2 March 2019

I believe that the main reason I was in an abusive relationship for so many years is because my mother verbally and physically beat me down MULTIPLE times in my childhood so after a while I began to internalize it, without meaning to I had made it my truth.

I was of the mind that I wasnt enough and would never be enough for anyone, so I chose someone who was my best friend and I put my all into our relationship. Even when I saw that there was no hope of him doing the same for me I still gave him more. I gave so much that i became a shell of my former self, broken in every way. He hit me, I took him back, he cheated I took him back, he stole from me and still I took him back.

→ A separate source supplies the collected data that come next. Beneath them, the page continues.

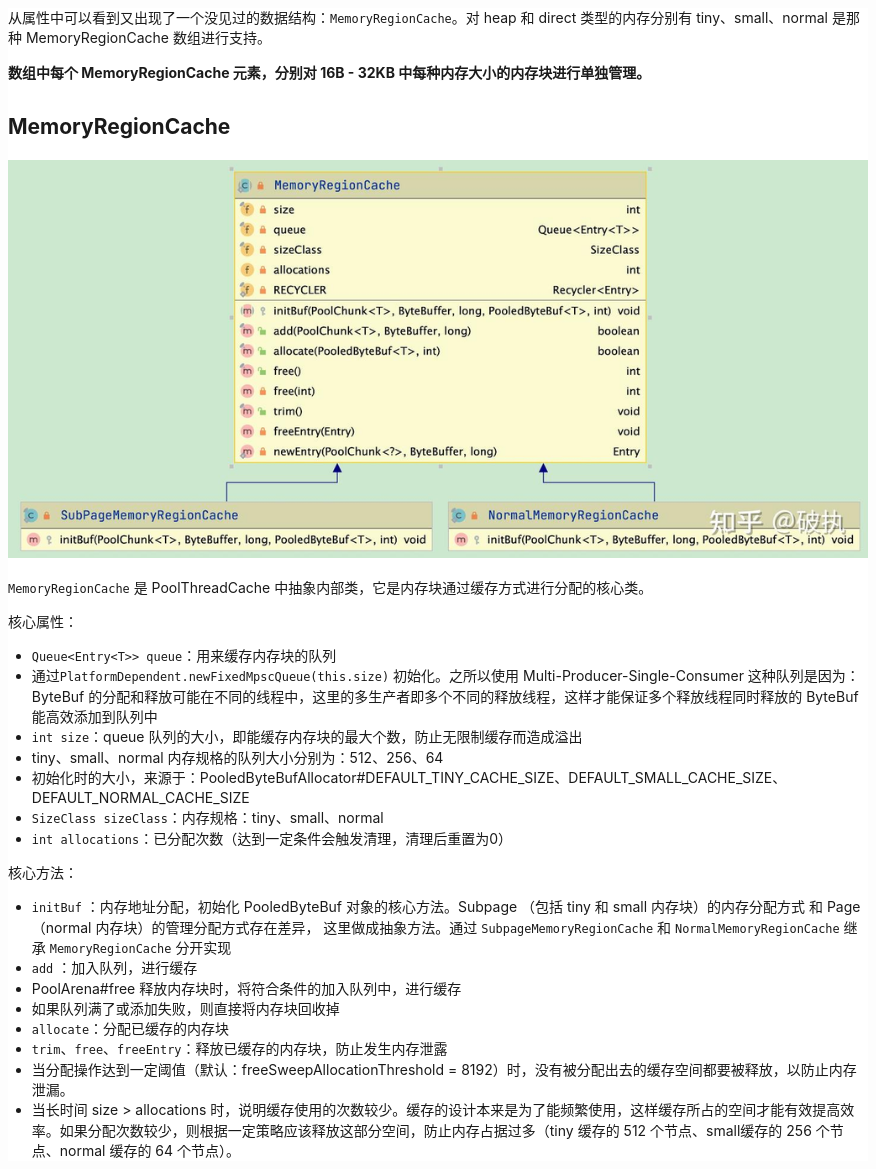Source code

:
 ```java
```

从属性中可以看到又出现了一个没见过的数据结构：`MemoryRegionCache`。对 heap 和 direct 类型的内存分别有 tiny、small、normal 是那种 MemoryRegionCache 数组进行支持。

**数组中每个 MemoryRegionCache 元素，分别对 16B - 32KB 中每种内存大小的内存块进行单独管理。**

## MemoryRegionCache

![img](../images/netty/v2-eeb6276184882340c83ffbef8568a003_1440w.jpg)

`MemoryRegionCache` 是 PoolThreadCache 中抽象内部类，它是内存块通过缓存方式进行分配的核心类。

核心属性：

- `Queue<Entry<T>> queue`：用来缓存内存块的队列
- 通过`PlatformDependent.newFixedMpscQueue(this.size)` 初始化。之所以使用 Multi-Producer-Single-Consumer 这种队列是因为：ByteBuf 的分配和释放可能在不同的线程中，这里的多生产者即多个不同的释放线程，这样才能保证多个释放线程同时释放的 ByteBuf 能高效添加到队列中
- `int size`：queue 队列的大小，即能缓存内存块的最大个数，防止无限制缓存而造成溢出
- tiny、small、normal 内存规格的队列大小分别为：512、256、64
- 初始化时的大小，来源于：PooledByteBufAllocator#DEFAULT_TINY_CACHE_SIZE、DEFAULT_SMALL_CACHE_SIZE、DEFAULT_NORMAL_CACHE_SIZE
- `SizeClass sizeClass`：内存规格：tiny、small、normal
- `int allocations`：已分配次数（达到一定条件会触发清理，清理后重置为0）

核心方法：

- `initBuf` ：内存地址分配，初始化 PooledByteBuf 对象的核心方法。Subpage （包括 tiny 和 small 内存块）的内存分配方式 和 Page （normal 内存块）的管理分配方式存在差异， 这里做成抽象方法。通过 `SubpageMemoryRegionCache` 和 `NormalMemoryRegionCache` 继承 `MemoryRegionCache` 分开实现
- `add` ：加入队列，进行缓存
- PoolArena#free 释放内存块时，将符合条件的加入队列中，进行缓存
- 如果队列满了或添加失败，则直接将内存块回收掉
- `allocate`：分配已缓存的内存块
- `trim`、`free`、`freeEntry`：释放已缓存的内存块，防止发生内存泄露
- 当分配操作达到一定阈值（默认：freeSweepAllocationThreshold = 8192）时，没有被分配出去的缓存空间都要被释放，以防止内存泄漏。
- 当长时间 size > allocations 时，说明缓存使用的次数较少。缓存的设计本来是为了能频繁使用，这样缓存所占的空间才能有效提高效率。如果分配次数较少，则根据一定策略应该释放这部分空间，防止内存占据过多（tiny 缓存的 512 个节点、small缓存的 256 个节点、normal 缓存的 64 个节点）。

I was convinced that this was what I deserved, that my mother couldn't be wrong, maybe I was nothing maybe I was noone.

I stayed in that relationship for 8years, my self esteem was shattered, self confidence was nonexistent, I had gotten depressed and gained so much weight that I couldn't recognize myself anymore and that was when my self loathing came into play. She walked into my life so smooth that I didnt even notice her at first but when she decided to get comfortable it was too late for me. I was so depressed that the best solution i could think of was death.

I tried overdosing on pills, tried hanging myself but somehow someone always popped up where they were not needed but now I'm grateful that they showed up. Just as I was starting to work through my mind, here comes Covid 19.